Instructions for the task: Turn the records, from their first line through the line containing "3: (397, 291)", into a numbered list with any blank lines removed.

Records to process:
++++++++++++++++++++
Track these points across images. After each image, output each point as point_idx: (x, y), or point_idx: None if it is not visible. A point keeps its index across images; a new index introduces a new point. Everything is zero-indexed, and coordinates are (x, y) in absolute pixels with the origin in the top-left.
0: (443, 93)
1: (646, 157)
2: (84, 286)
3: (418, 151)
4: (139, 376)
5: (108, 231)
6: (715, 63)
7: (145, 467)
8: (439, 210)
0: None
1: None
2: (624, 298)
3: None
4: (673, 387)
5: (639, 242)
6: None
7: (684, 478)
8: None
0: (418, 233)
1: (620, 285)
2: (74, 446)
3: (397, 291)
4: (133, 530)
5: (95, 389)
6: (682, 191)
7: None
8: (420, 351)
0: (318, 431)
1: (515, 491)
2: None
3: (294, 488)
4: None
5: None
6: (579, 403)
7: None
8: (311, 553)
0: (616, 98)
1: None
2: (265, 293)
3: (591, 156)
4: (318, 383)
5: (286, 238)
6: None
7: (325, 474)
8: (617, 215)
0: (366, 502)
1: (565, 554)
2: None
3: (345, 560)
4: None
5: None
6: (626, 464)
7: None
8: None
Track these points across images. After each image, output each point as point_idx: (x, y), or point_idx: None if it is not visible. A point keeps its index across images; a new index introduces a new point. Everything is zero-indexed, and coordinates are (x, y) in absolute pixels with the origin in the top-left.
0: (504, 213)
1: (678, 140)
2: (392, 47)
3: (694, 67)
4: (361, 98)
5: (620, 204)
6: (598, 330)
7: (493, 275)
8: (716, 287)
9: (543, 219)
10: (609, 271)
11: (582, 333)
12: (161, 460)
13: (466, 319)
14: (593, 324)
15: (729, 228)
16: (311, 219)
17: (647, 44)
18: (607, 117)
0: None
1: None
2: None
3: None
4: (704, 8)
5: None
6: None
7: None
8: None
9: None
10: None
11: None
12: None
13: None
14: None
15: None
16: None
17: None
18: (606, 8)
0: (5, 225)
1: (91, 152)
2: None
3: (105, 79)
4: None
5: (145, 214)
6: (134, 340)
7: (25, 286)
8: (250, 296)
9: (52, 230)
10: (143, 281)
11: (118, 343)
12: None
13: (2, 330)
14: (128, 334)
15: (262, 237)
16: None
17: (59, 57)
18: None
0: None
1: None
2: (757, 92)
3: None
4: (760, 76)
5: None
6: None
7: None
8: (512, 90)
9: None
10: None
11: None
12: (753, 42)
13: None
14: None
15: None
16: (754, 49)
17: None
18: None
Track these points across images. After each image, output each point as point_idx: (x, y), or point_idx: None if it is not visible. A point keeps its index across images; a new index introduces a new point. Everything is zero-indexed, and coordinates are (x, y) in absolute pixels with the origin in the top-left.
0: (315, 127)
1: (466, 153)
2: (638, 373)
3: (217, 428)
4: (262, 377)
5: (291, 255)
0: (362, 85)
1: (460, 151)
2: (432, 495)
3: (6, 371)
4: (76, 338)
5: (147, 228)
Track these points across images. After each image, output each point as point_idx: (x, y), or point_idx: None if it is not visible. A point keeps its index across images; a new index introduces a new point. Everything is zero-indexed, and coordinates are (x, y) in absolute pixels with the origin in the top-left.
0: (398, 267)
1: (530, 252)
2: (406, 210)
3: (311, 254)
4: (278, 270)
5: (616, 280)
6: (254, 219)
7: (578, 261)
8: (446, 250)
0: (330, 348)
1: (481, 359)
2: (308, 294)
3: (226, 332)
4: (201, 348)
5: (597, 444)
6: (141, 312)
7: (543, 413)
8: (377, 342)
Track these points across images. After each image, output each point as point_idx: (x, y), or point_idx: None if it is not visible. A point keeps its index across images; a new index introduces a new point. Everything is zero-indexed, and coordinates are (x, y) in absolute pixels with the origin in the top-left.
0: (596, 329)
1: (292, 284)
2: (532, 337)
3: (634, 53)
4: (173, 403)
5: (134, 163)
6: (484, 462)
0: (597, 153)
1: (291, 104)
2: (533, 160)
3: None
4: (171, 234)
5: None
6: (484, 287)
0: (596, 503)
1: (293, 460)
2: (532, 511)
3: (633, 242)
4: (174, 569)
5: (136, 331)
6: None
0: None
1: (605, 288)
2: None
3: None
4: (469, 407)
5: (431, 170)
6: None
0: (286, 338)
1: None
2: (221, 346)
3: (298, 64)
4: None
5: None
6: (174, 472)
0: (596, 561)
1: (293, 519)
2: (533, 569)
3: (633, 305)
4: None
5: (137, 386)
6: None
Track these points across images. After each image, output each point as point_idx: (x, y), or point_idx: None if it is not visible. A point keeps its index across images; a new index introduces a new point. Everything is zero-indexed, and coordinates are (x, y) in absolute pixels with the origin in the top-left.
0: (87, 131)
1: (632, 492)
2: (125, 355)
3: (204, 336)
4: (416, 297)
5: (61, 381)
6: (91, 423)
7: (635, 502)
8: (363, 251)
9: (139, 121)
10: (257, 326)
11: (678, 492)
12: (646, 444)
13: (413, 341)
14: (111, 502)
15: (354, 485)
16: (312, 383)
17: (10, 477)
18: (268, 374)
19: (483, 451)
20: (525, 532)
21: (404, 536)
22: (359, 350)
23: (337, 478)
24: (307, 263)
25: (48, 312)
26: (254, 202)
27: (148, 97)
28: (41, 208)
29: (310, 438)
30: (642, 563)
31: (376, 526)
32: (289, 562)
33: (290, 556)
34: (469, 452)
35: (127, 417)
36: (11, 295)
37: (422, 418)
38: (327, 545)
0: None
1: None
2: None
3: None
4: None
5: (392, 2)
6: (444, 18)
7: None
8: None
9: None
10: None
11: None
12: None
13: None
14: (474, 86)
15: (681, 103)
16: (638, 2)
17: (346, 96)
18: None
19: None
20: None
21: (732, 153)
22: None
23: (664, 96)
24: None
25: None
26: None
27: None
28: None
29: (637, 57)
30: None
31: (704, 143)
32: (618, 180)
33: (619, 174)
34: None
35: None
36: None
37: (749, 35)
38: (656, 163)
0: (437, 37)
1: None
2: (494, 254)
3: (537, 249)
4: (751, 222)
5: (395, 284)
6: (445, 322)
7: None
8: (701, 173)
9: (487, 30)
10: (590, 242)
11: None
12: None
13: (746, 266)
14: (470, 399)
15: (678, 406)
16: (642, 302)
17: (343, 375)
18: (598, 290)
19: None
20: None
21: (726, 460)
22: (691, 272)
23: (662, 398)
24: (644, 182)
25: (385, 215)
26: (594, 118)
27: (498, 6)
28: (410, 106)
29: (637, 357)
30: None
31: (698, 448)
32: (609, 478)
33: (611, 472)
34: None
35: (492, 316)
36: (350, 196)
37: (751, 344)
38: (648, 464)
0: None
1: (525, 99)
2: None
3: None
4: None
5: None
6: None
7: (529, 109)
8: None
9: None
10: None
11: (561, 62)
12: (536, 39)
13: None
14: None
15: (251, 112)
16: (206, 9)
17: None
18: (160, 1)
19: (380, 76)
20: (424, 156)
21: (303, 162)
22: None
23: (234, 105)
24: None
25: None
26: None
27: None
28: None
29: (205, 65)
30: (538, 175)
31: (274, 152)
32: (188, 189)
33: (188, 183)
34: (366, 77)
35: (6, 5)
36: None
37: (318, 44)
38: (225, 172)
++++++++++++++++++++
The completed task:
1. Track these points across images. After each image, output each point as point_idx: (x, y), or point_idx: None if it is not visible. A point keeps its index across images; a new index introduces a new point. Everything is zero-indexed, and coordinates are (x, y) in absolute pixels with the origin in the top-left.
2. 0: (443, 93)
3. 1: (646, 157)
4. 2: (84, 286)
5. 3: (418, 151)
6. 4: (139, 376)
7. 5: (108, 231)
8. 6: (715, 63)
9. 7: (145, 467)
10. 8: (439, 210)
11. 0: None
12. 1: None
13. 2: (624, 298)
14. 3: None
15. 4: (673, 387)
16. 5: (639, 242)
17. 6: None
18. 7: (684, 478)
19. 8: None
20. 0: (418, 233)
21. 1: (620, 285)
22. 2: (74, 446)
23. 3: (397, 291)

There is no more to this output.